▸ **Exercise description**
Going through the data, count each line that has the word "building". Reply with the total and nothing more.

[Dataset entries]
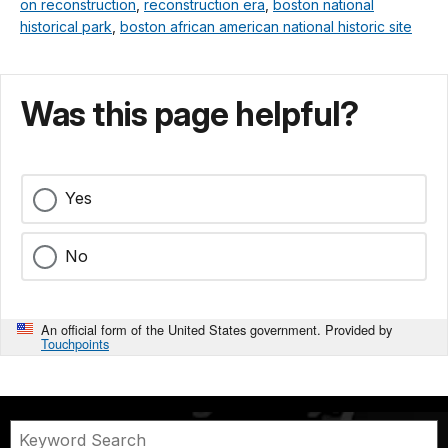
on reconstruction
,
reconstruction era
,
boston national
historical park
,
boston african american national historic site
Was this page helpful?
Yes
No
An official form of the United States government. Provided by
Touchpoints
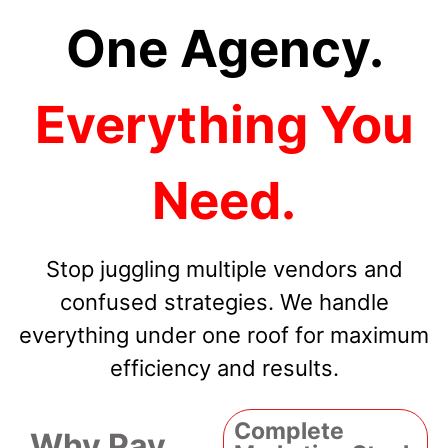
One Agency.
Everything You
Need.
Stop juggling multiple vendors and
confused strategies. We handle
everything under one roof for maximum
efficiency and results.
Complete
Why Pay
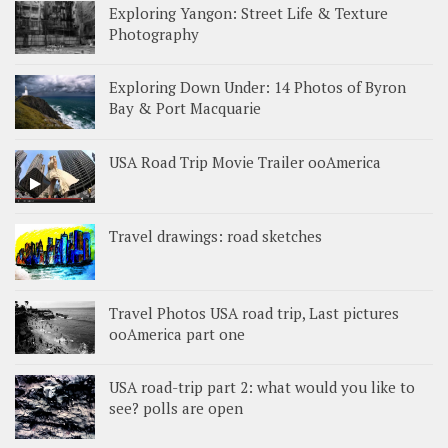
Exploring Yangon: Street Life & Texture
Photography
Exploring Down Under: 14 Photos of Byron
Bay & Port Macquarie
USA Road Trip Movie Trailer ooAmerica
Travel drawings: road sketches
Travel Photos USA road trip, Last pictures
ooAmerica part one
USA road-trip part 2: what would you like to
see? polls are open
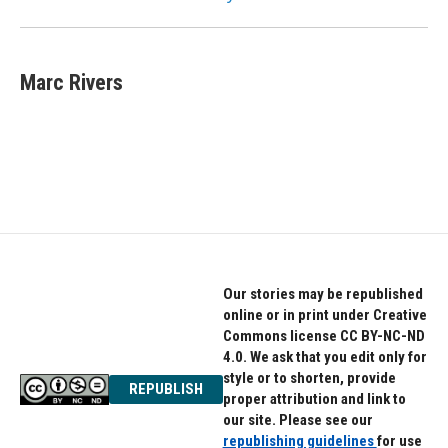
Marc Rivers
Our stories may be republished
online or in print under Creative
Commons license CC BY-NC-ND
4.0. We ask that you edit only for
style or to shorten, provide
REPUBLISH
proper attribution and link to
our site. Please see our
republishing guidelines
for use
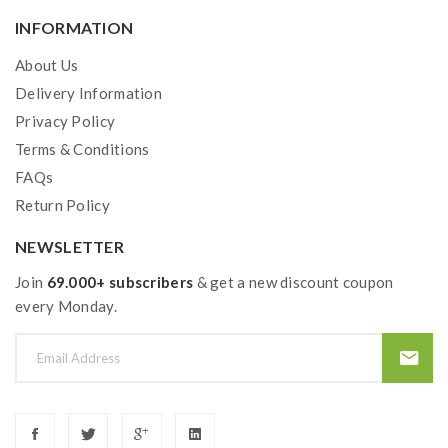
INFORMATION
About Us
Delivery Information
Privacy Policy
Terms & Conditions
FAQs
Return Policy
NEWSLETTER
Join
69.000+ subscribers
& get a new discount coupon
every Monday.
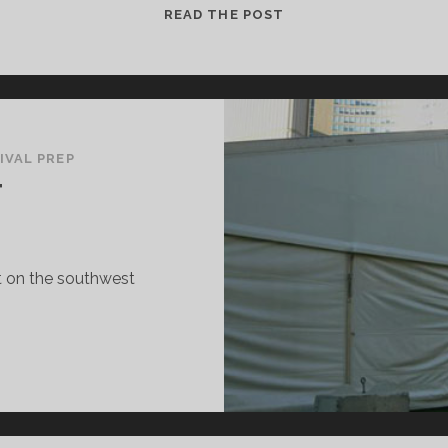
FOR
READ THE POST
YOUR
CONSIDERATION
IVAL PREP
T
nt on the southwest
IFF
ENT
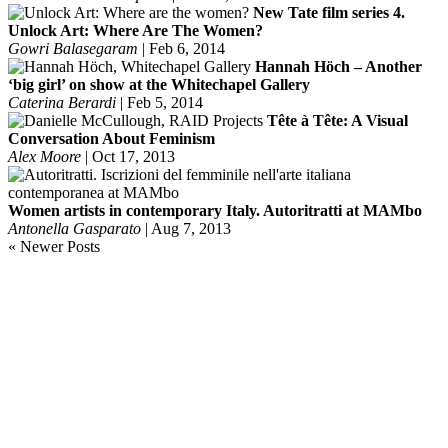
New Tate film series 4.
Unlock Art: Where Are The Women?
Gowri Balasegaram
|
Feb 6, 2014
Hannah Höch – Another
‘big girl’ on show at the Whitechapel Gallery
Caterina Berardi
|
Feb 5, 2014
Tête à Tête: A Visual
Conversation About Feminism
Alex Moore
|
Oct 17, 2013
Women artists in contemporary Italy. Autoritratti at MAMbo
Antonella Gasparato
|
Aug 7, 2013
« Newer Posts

---

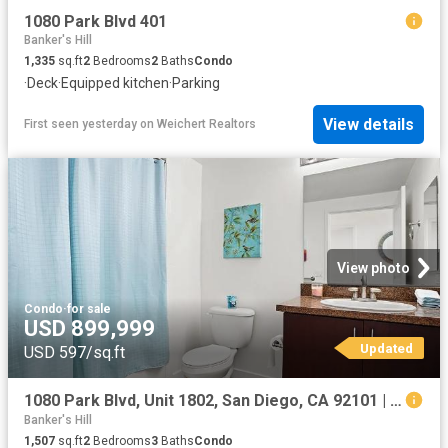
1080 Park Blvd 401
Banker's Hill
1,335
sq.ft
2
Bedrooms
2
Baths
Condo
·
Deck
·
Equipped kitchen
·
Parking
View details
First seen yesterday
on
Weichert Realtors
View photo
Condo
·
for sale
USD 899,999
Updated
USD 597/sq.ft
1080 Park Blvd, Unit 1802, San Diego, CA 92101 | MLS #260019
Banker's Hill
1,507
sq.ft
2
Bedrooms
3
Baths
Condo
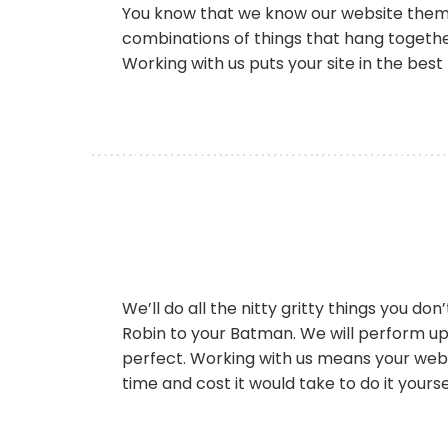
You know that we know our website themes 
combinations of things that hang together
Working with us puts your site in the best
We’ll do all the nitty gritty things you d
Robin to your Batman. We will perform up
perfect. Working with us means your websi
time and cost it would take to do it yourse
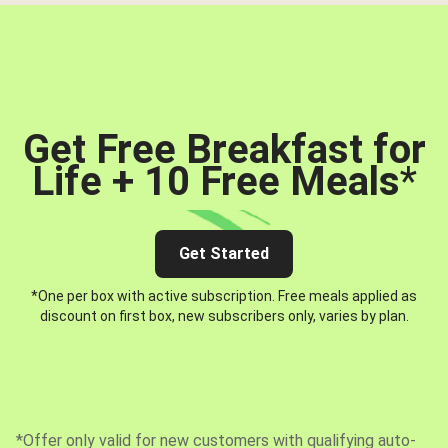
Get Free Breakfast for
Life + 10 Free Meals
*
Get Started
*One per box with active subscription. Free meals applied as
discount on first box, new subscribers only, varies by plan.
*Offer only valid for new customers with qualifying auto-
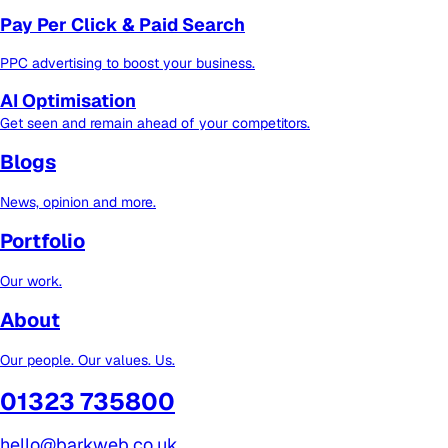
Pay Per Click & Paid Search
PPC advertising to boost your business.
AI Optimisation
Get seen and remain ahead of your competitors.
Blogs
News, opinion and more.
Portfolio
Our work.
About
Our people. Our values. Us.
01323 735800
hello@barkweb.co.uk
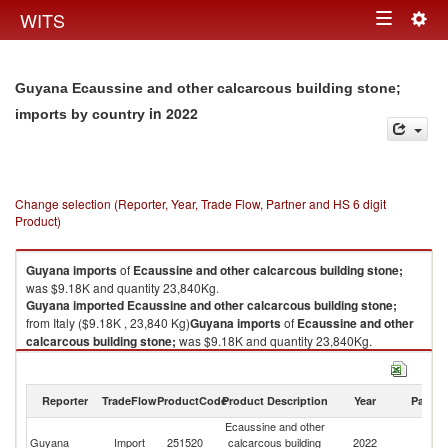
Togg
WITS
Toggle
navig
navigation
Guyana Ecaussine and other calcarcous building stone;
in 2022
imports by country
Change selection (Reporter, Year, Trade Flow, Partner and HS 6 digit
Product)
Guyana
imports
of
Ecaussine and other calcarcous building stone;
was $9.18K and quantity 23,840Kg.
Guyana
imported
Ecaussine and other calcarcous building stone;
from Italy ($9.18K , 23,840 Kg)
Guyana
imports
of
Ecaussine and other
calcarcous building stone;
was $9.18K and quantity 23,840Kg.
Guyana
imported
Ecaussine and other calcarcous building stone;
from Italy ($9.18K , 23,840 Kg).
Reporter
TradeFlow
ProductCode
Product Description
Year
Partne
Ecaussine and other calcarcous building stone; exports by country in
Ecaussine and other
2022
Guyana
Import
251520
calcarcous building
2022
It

...

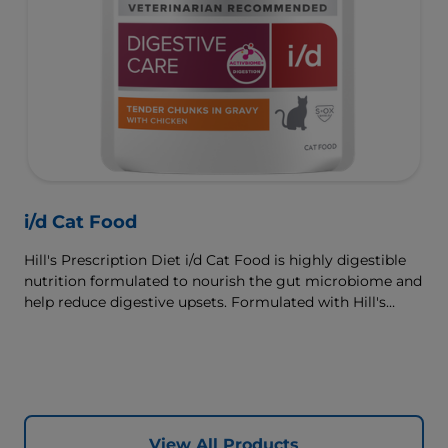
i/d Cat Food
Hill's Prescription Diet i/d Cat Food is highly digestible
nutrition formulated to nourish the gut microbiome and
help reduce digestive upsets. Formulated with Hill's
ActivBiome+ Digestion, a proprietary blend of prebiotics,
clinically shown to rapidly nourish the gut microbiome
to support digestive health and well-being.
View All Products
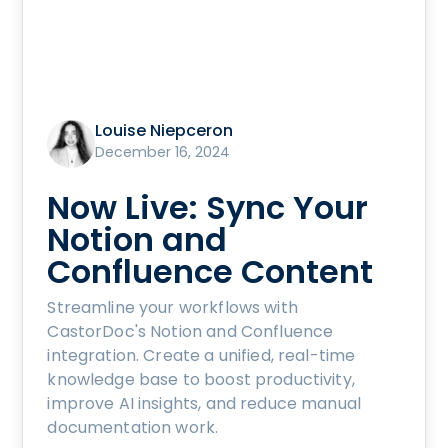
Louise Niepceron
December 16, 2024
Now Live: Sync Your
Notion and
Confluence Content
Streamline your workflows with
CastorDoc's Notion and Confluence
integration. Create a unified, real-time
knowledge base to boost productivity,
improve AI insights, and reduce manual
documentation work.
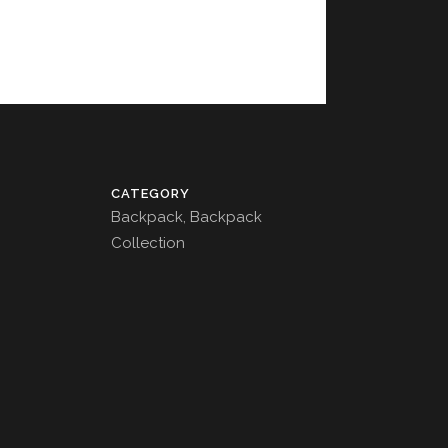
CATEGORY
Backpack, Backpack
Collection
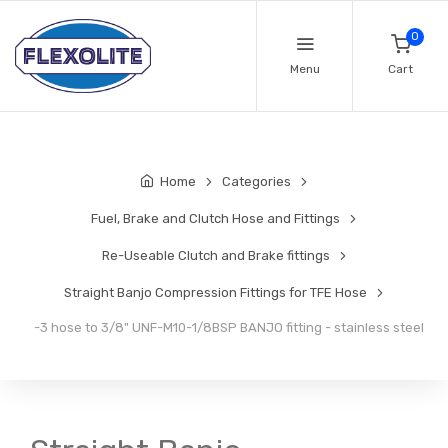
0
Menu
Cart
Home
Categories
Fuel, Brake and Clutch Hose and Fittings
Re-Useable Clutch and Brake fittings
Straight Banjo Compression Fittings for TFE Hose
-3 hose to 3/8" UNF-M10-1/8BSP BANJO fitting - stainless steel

▸ **Response area**
7